Exercise aim: Of the lines below, write out exactly those from the line with "1.4404 type 02 A NW 150/168,3 EN 1092-1" through the line with "voor ons as", both included, and skip the rest.

Start of Block

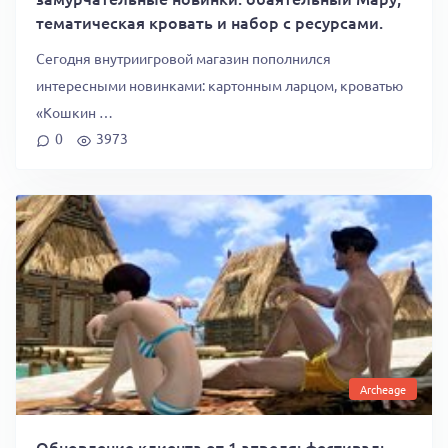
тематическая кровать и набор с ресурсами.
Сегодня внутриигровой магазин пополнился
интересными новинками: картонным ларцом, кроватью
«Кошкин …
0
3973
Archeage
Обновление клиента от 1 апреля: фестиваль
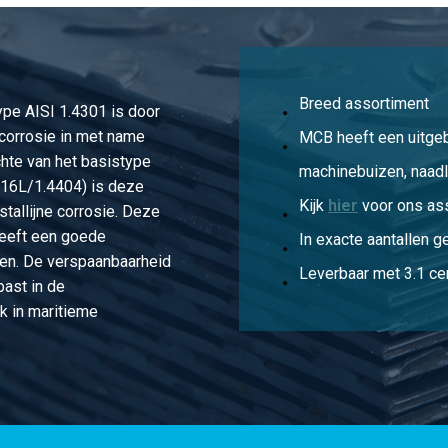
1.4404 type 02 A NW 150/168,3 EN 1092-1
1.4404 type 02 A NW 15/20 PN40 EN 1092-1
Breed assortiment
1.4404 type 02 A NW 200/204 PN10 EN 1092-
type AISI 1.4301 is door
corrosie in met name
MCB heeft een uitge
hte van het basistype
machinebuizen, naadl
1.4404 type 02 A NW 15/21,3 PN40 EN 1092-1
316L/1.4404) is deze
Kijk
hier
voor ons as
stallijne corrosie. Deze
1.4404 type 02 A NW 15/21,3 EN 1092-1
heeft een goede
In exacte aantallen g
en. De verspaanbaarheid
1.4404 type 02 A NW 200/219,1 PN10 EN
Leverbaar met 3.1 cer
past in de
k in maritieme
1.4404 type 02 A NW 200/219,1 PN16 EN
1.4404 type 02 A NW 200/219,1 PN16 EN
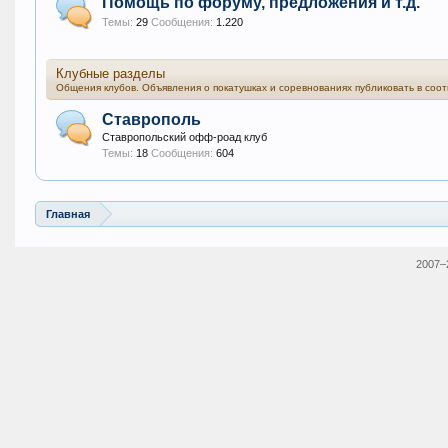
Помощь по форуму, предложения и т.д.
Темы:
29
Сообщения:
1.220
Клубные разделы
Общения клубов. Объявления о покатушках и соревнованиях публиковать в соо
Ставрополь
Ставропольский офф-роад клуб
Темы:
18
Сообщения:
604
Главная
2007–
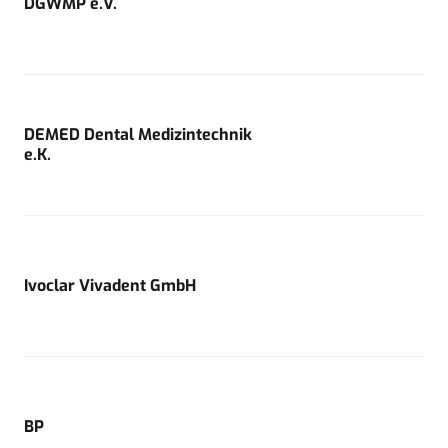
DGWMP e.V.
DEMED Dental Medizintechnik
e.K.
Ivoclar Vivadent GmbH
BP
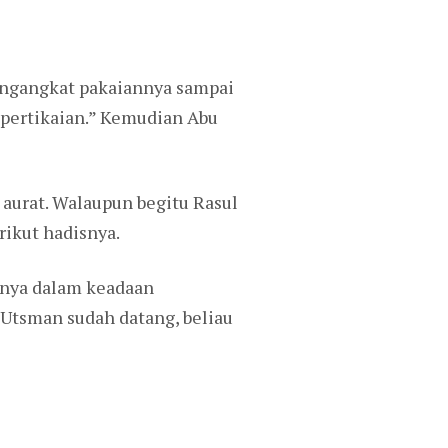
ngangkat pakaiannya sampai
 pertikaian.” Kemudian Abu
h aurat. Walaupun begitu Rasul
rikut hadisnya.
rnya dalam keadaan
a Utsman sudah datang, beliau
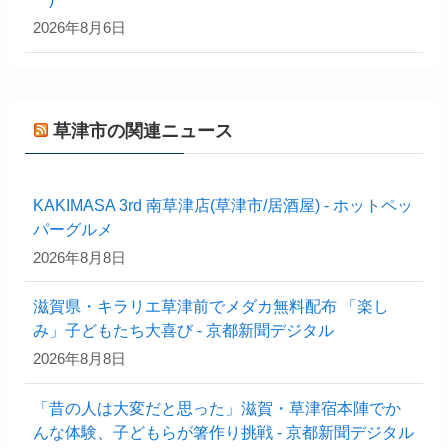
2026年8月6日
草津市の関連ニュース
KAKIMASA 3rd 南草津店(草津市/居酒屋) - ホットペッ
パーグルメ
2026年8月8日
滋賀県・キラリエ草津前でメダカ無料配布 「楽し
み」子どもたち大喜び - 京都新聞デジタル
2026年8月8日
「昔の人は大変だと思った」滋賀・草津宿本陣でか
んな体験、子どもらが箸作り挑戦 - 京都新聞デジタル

End of Block

Written answer:
1.4404 type 02 A NW 150/168,3 EN 1092-1
1.4404 type 02 A NW 15/20 PN40 EN 1092-1
Breed assortiment
1.4404 type 02 A NW 200/204 PN10 EN 1092-
type AISI 1.4301 is door
corrosie in met name
MCB heeft een uitge
hte van het basistype
machinebuizen, naadl
1.4404 type 02 A NW 15/21,3 PN40 EN 1092-1
316L/1.4404) is deze
Kijk
hier
voor ons as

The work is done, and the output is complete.